:: DATA ::
##############################

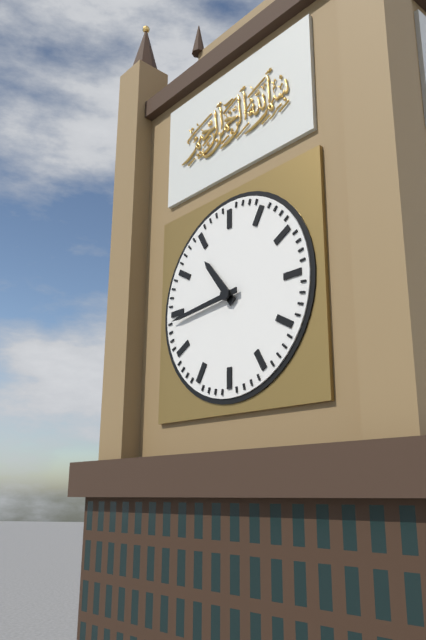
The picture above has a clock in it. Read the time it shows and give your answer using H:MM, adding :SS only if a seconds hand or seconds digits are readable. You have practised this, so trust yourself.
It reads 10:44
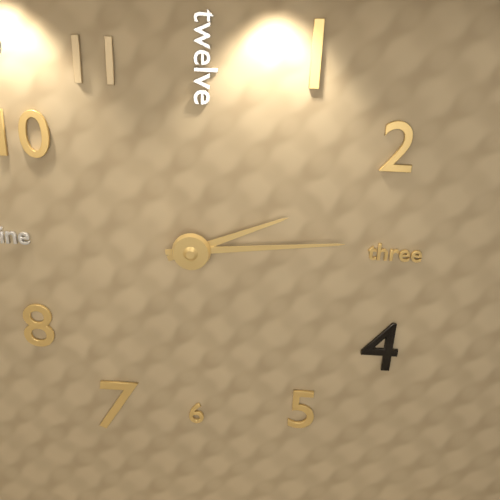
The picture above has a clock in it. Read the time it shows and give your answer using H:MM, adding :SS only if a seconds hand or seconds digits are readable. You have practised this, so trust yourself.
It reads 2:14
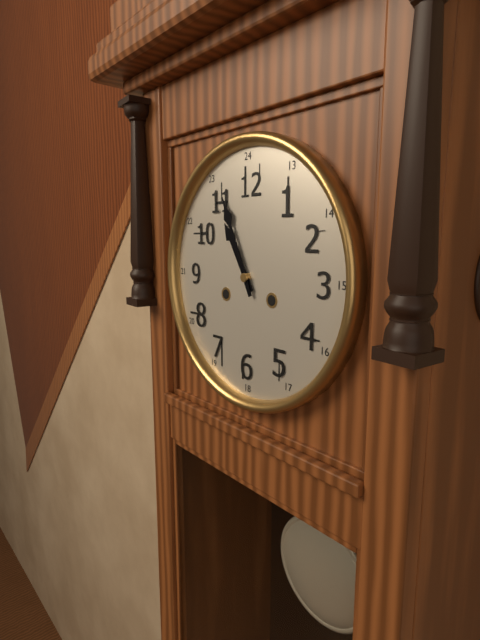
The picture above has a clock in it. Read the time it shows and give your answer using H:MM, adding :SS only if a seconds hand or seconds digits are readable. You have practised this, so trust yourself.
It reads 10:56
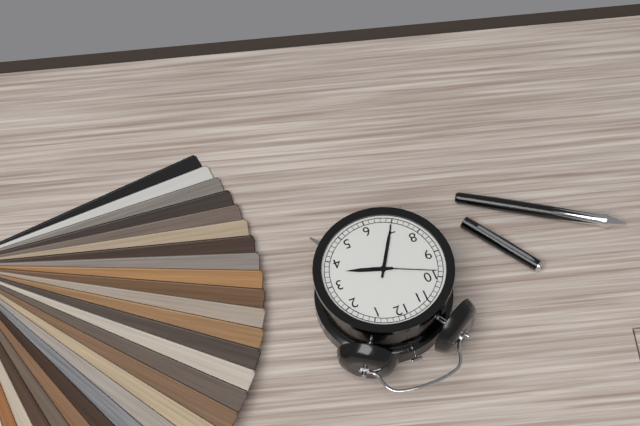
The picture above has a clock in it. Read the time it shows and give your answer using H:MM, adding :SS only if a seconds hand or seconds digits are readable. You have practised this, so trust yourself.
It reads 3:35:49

##############################

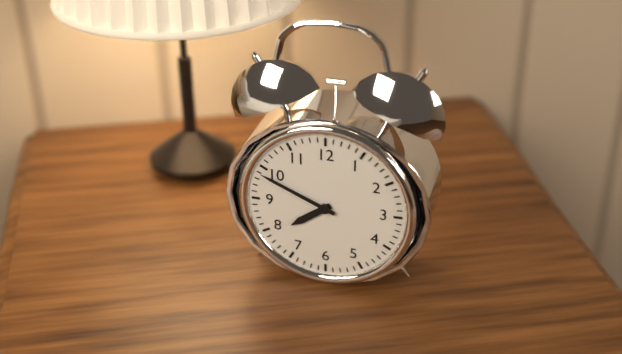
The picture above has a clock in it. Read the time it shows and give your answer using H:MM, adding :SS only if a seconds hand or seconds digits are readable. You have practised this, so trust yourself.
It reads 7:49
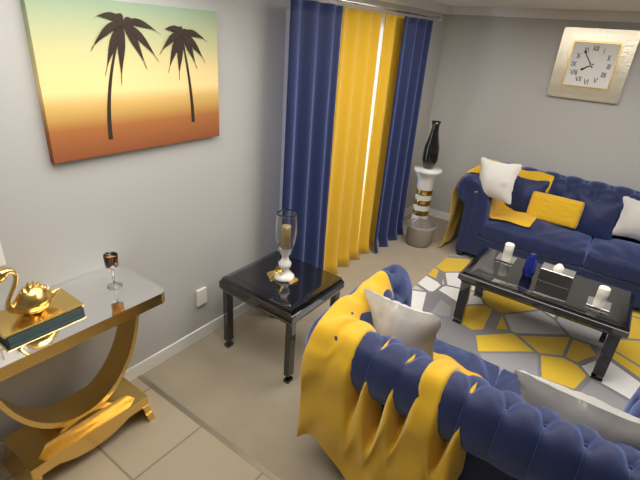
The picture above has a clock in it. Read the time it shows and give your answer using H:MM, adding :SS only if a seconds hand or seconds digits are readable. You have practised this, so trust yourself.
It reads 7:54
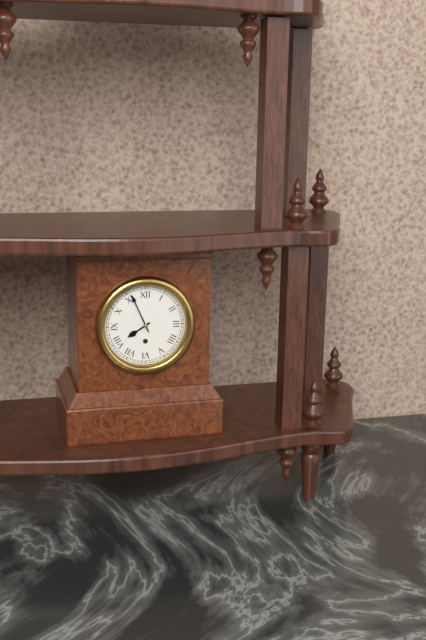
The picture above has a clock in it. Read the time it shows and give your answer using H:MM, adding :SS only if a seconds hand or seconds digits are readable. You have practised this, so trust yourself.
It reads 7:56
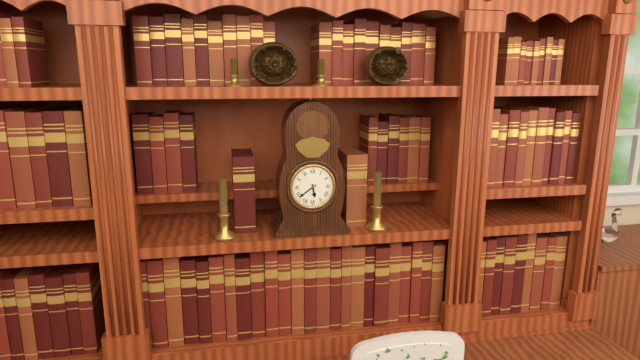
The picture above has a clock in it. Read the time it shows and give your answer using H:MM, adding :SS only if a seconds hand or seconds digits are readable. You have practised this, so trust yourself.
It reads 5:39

##############################

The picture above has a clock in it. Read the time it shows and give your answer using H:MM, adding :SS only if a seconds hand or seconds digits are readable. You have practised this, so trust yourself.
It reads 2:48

##############################

:: GIVEN PROBLEM ::
Count the lines in the material above that contain the word "reads", and give only that number.

:: COMPLETED TASK ::
9